[SOURCE DATA Boundary: Start]

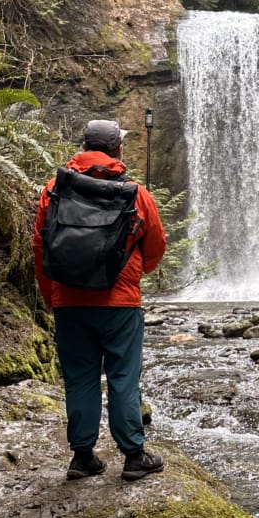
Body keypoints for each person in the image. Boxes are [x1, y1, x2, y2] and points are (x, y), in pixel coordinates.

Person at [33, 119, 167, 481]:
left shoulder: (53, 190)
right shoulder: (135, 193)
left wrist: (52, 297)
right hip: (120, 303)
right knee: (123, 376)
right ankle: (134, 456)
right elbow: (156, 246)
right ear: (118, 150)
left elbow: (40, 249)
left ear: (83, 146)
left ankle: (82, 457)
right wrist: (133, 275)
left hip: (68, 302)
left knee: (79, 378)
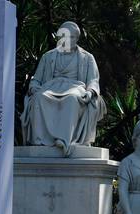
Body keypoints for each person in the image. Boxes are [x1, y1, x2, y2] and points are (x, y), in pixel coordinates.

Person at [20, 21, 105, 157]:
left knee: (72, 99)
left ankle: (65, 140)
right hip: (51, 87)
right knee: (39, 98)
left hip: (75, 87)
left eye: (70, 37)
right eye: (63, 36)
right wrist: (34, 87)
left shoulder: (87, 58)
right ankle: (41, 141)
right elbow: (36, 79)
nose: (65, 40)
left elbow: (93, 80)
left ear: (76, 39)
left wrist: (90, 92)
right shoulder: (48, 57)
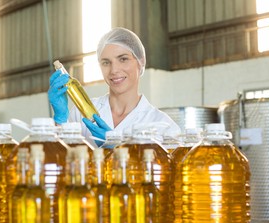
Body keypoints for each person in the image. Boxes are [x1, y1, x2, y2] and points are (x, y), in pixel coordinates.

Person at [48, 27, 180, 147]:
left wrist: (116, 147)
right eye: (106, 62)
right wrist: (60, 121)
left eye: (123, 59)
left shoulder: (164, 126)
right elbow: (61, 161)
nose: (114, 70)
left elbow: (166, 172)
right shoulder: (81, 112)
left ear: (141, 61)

[SOURCE DATA Boundary: End]
[SOURCE DATA Boundary: Start]

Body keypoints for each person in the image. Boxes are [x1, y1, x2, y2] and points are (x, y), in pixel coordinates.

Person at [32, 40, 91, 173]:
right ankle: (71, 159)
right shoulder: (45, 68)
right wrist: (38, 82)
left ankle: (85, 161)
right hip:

[SOURCE DATA Boundary: End]
[SOURCE DATA Boundary: Start]

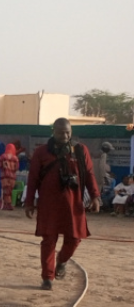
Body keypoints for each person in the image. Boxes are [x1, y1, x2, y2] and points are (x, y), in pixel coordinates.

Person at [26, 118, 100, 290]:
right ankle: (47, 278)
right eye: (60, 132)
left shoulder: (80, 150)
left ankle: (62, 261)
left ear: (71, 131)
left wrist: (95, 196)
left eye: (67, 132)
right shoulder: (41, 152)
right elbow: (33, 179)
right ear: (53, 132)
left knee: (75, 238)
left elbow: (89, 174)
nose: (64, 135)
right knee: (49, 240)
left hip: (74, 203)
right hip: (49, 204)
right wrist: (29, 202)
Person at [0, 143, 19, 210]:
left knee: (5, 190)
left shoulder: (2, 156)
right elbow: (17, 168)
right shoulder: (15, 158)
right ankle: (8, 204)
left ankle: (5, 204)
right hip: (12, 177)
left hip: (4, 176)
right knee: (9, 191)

[SOURCE DATA Boundary: End]

Within the material above, find the part that opens with the line containing "right elbow: (36, 79)" and closes with the line containing "left ear: (141, 61)", and reproduce it exactly without the pictures.

■ RESULT BELOW:
right elbow: (36, 79)
nose: (65, 40)
left elbow: (93, 80)
left ear: (76, 39)
left wrist: (90, 92)
right shoulder: (48, 57)
Body keypoints for each person in the image. Boxes are [x1, y1, x2, y2] and points are (x, y), in pixel coordinates.

Person at [48, 27, 180, 147]:
left wrist: (116, 147)
right eye: (106, 62)
right wrist: (60, 121)
left eye: (123, 59)
left shoulder: (164, 126)
right elbow: (61, 161)
nose: (114, 70)
left elbow: (166, 172)
right shoulder: (81, 112)
left ear: (141, 61)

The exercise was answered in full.